- Deseret News - Saturday, March 7, 2015

Another father-daughter relationship made the news this week as NHL defenseman Jordan Leopold was traded from the Columbus Blue Jackets to the Minnesota Wild, thanks in part to his deal-driving 11-year-old daughter, Jordyn.

In a letter to the Minnesota Wild organization, young Jordyn expressed that she was tired of being separated from her father, who was living in Columbus, Ohio, while his family remained in Minnesota.

“We are living in Minnesota right now and I am lost without my dad,” wrote Jordyn. “We cannot take it any more.”

Jordyn encouraged the Wild to make a trade for her father. A few days later, her wish came true as her father rejoined his family in Minnesota.

The desire a daughter has to be with her father is a natural one. The relationship between a father and daughter affects all aspects of a girl’s life from childhood to womanhood, according to Karen Ruskin, a licensed marriage and family therapist.

“There is a natural need for a daughter to yearn for a father,” said Ms. Ruskin, “and that relationship influences who she is, what she believes herself to be, and her ability to love herself.”

The vital role of a father has been a hot topic of discussion over the past several years, and with good reason. The influence a father has on his children might be greater than some initially think, according to Ronald Ronher, director of the Center for the Study of Interpersonal Acceptance and Rejection at the University of Connecticut.

“We’re now finding that not only are fathers influential,” said Mr. Ronher, “sometimes they have more influence on kids’ development than moms.”

If you’re a father raising a daughter, consider the following ideas as you seek to build your relationship:

Play with her when she’s young

You don’t have to rough house with your girl like you would a son, but daughters also thrive off physical connections. Take time to let her climb on your shoulders or swing from your arms. These are moments she’ll always remember.

A study at the University of Wisconsin at Madison found that physical contact is both psychologically and physiologically healthy. This is because touching releases the hormone oxytocin into the body, causing the blood vessels to expand, which reduces blood pressure.

As your daughter grows older, continue to put your arm around her, give her a shoulder squeeze or a hug.

According to the National Center for Fathering, “We can ‘say’ things with a hug, a gentle touch, or a kiss on the cheek that we can’t say with words, and our daughters desperately need these displays of affection.”

It sounds simple, but for many men, showing physical affection toward a daughter is a daunting task.

Ms. Ruskin acknowledges that although this might be a legitimate fear, it’s something that can be overcome.

“The father-daughter relationship yearns for and requires the emotional and physical affection as does the father-son relationship,” said Ruskin. “Just be yourself.
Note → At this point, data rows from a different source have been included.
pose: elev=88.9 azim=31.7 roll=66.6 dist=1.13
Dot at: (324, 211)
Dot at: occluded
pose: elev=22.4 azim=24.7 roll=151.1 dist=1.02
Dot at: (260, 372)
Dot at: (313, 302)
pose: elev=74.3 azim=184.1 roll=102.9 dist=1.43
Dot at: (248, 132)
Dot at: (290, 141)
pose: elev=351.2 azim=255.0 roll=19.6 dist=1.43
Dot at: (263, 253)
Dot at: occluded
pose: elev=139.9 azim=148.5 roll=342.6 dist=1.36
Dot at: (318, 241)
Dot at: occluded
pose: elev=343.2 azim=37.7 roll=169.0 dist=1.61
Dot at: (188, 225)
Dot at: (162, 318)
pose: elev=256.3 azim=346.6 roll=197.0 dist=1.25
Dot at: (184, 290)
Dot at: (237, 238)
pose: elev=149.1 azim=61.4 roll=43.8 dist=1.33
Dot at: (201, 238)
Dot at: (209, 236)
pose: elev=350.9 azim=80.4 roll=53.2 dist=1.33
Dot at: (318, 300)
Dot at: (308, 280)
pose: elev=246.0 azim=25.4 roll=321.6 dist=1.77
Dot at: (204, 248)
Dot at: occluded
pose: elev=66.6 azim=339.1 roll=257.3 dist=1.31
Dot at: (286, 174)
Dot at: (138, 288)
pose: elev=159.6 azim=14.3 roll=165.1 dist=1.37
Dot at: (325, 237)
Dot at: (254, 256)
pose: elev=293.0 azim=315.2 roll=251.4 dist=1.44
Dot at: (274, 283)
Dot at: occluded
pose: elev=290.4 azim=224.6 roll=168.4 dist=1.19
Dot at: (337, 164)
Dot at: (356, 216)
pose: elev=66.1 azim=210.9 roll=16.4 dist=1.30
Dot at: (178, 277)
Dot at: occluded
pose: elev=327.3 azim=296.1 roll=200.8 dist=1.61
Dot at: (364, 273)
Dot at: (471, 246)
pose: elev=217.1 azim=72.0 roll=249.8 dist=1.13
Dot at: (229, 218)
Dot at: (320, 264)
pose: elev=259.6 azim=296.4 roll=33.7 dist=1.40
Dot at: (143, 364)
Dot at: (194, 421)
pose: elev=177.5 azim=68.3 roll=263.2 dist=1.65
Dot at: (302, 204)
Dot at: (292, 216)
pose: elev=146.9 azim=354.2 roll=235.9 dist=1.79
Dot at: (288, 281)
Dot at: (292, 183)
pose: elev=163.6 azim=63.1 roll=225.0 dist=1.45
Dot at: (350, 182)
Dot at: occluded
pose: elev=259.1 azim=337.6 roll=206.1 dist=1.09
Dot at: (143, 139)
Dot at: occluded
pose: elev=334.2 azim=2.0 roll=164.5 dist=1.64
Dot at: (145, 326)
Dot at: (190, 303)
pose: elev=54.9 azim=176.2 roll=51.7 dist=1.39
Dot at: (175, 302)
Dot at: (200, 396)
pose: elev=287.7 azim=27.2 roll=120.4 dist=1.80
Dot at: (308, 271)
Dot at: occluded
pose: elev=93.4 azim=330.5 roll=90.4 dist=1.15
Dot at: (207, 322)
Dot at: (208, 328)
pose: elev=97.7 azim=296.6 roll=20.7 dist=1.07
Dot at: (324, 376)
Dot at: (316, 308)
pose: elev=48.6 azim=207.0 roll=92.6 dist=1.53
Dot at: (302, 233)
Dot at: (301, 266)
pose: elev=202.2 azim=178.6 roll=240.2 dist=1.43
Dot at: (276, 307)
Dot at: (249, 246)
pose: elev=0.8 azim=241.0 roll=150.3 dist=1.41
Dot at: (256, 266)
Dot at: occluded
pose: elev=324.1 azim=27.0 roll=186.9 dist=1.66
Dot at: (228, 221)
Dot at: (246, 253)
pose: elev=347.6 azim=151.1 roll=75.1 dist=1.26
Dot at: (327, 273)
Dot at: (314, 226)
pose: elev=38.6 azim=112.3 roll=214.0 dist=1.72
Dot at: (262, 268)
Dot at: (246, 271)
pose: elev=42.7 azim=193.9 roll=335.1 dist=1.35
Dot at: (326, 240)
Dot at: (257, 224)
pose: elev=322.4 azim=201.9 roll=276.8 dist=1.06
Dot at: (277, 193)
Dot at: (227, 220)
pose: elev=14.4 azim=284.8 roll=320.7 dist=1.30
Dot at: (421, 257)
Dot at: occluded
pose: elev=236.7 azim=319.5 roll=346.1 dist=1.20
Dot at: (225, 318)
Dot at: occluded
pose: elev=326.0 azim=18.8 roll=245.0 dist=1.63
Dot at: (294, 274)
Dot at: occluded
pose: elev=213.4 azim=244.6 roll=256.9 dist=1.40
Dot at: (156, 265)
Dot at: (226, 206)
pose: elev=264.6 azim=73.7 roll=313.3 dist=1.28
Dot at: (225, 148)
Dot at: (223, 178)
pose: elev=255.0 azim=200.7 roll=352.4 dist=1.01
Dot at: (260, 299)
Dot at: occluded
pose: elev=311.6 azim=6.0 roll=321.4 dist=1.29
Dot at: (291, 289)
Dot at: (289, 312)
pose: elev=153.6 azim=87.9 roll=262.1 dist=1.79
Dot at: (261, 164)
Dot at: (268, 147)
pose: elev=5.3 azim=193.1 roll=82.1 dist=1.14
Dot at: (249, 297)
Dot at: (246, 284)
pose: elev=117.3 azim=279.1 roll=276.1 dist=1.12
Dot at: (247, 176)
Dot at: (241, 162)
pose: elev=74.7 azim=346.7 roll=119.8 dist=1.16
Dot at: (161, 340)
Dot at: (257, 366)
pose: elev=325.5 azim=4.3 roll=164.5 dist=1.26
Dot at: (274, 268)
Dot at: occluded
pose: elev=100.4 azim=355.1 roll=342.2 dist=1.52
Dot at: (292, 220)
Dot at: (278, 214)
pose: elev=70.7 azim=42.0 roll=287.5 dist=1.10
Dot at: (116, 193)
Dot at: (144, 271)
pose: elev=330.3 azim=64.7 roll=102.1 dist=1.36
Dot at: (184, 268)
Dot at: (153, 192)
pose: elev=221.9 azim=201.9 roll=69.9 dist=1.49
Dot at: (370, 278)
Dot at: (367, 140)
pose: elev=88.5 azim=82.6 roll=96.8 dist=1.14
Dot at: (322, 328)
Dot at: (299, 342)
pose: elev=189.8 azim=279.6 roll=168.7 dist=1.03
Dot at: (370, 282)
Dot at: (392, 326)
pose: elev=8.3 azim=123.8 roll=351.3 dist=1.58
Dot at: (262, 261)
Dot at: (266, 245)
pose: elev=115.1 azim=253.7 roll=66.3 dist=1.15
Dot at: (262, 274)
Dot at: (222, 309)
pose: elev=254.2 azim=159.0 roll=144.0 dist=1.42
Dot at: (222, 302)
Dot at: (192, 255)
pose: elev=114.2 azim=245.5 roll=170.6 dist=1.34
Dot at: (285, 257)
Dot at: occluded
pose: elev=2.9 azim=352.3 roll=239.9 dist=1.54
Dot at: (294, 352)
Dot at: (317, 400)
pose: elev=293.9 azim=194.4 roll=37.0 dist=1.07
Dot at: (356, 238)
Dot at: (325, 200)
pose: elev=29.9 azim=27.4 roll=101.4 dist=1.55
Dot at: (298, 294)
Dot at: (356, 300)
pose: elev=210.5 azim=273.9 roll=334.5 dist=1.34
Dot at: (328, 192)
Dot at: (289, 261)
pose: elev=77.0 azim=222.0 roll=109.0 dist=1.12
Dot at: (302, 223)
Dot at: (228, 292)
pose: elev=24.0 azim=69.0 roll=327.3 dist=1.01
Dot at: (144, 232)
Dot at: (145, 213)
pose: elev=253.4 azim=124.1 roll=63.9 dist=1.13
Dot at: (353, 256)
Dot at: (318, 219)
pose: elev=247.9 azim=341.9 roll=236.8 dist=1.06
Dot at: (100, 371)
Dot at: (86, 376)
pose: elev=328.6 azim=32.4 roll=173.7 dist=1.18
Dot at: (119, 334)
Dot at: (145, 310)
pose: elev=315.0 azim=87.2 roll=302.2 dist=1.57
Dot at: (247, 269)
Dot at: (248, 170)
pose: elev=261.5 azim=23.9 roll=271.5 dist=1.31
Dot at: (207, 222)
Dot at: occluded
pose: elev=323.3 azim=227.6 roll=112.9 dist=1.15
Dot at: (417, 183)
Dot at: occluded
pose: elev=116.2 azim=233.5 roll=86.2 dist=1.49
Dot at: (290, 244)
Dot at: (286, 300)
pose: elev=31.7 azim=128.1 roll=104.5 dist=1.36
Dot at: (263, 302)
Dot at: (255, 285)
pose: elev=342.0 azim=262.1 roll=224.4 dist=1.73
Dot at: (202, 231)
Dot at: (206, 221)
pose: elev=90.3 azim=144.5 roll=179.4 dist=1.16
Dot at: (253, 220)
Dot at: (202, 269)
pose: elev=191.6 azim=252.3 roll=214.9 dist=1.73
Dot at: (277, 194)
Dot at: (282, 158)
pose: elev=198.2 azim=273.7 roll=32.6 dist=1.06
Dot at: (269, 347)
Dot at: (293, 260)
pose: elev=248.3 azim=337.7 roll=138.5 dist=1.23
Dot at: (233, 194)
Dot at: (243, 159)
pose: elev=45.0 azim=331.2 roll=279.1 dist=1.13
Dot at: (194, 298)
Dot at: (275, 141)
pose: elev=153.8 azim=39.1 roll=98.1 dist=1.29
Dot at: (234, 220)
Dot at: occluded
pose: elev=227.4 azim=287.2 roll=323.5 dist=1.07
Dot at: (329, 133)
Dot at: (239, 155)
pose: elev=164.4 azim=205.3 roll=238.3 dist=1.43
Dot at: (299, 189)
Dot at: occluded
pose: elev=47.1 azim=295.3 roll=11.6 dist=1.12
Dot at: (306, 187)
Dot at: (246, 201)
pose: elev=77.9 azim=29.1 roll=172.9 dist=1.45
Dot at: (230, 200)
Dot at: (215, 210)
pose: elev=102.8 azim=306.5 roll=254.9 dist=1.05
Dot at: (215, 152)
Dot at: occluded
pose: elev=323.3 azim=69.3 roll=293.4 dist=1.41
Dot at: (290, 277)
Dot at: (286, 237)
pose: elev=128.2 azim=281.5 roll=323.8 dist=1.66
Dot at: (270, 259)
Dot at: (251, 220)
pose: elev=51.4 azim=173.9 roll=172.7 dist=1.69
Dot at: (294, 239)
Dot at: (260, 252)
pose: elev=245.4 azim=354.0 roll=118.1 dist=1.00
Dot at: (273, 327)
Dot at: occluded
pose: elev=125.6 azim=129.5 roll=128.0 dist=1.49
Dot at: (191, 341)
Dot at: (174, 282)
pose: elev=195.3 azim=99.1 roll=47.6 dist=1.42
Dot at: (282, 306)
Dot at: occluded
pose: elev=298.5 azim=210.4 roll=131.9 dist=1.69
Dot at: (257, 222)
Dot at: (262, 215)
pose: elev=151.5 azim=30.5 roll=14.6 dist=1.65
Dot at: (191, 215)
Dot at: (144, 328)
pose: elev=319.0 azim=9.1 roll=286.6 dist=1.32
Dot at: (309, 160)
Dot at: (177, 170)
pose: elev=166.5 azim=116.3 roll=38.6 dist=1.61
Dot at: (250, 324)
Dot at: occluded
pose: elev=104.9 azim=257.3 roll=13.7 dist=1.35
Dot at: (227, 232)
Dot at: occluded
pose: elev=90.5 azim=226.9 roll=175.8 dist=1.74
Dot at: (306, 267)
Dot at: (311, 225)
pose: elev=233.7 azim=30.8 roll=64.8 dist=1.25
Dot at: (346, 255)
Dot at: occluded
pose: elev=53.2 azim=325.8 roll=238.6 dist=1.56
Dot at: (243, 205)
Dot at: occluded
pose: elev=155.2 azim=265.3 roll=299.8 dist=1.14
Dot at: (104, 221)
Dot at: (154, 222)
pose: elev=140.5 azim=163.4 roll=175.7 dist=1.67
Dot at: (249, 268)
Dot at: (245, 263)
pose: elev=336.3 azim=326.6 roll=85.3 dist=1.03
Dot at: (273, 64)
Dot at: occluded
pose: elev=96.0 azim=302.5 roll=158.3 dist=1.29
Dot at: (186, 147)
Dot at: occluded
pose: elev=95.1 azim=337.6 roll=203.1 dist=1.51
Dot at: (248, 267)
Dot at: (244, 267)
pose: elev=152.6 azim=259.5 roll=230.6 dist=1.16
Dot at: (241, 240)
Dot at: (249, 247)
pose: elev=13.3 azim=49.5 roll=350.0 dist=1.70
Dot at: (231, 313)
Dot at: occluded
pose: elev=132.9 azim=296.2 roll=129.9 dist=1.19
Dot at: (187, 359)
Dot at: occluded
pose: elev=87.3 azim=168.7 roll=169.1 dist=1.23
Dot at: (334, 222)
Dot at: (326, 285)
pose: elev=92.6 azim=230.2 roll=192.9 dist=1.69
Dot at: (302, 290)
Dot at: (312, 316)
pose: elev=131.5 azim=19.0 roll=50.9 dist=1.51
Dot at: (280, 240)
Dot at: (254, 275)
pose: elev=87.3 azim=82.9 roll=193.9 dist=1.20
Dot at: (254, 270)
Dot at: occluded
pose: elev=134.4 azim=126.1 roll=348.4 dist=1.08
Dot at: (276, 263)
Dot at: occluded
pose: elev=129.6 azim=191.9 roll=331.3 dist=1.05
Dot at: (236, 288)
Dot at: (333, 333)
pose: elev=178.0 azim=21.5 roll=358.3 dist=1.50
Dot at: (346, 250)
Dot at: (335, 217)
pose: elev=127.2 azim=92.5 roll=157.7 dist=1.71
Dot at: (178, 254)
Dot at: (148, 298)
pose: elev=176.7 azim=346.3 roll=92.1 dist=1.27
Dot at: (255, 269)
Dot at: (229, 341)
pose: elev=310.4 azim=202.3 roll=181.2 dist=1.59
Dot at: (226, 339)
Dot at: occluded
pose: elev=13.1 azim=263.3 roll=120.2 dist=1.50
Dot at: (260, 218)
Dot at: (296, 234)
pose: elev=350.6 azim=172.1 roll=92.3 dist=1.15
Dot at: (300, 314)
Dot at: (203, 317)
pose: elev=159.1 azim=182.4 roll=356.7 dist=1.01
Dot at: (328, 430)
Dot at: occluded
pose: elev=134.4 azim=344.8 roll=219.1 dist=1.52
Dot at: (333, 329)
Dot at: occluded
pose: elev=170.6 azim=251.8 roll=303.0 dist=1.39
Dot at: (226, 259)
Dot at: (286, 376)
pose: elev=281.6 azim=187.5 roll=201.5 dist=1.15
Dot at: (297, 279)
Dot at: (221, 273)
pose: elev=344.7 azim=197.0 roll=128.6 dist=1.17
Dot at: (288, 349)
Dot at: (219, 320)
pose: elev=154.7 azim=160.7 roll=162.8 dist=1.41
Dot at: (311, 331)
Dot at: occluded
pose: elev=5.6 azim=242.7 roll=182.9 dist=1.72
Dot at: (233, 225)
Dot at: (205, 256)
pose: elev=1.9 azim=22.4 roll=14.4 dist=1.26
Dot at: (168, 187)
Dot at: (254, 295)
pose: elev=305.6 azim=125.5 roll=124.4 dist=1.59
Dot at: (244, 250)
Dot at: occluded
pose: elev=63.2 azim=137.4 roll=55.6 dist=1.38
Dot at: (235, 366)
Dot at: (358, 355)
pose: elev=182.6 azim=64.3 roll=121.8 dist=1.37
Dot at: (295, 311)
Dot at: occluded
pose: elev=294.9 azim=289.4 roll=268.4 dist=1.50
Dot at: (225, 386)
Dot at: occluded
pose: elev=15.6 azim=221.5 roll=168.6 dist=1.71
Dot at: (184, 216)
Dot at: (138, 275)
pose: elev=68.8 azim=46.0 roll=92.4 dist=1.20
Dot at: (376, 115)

Your physical connection with your daughter is like water in a desert — necessary.”

Compliment her daily

Children today are surrounded by negative comments.

Popular social media sites that are common to today’s youth allow users to post vile or demeaning comments under the blanket of anonymity, reported the Deseret News’ Leslie Corbly last month. When such virtual attacks happen, victims are left scarred and belittled.

In a world of negativity, a father can be the voice of love, encouragement and support that girls need to hear.

“If a father compliments his daughter, she sees herself in that way,” continued Ms. Ruskin. “If a father is void of compliments, she is left to seek out attention elsewhere, and painfully, that attention is not always the healthy type.”

Compliments from a father have a twofold effect upon a child. First, when a child hears praise from a father, he or she will feel good about himself or herself, leading to an increase in self-confidence. Such self-confidence then empowers the child to make wiser life decisions.

When complimenting a daughter, Ms. Ruskin explained, try to compliment her for who she is, not just for the way she looks or for what she is doing.

For example, rather than saying “You look pretty,” which focuses on her outward appearance, say, “You are so pretty. I like your choice of outfit today. And honestly, whatever you wear, you look beautiful because you are beautiful,” which compliments who she is.

When a father addresses all aspects of beauty within a daughter, he is influencing who she believes herself to be and who she thinks she can become.

Take time to listen to her

As a daughter grows from child to teen to adult, one of the most important things a father can do is listen to her.

“A child that feels their voice is heard is a child who feels valued, respected and important,” said Ms. Ruskin. “A girl who feels valued, respected and important in the life and relationship with her father is a girl who feels loved and special.”

Conversely, children who feel that their voice is not heard, or have negative communication with a parent, may believe that they are unimportant, misunderstood or unappreciated.

“Exceptional parents grant a child a voice equal to theirs the day that child is born,” said psychologist Richard Grossman. “And they respect that voice as much as they respect their own.”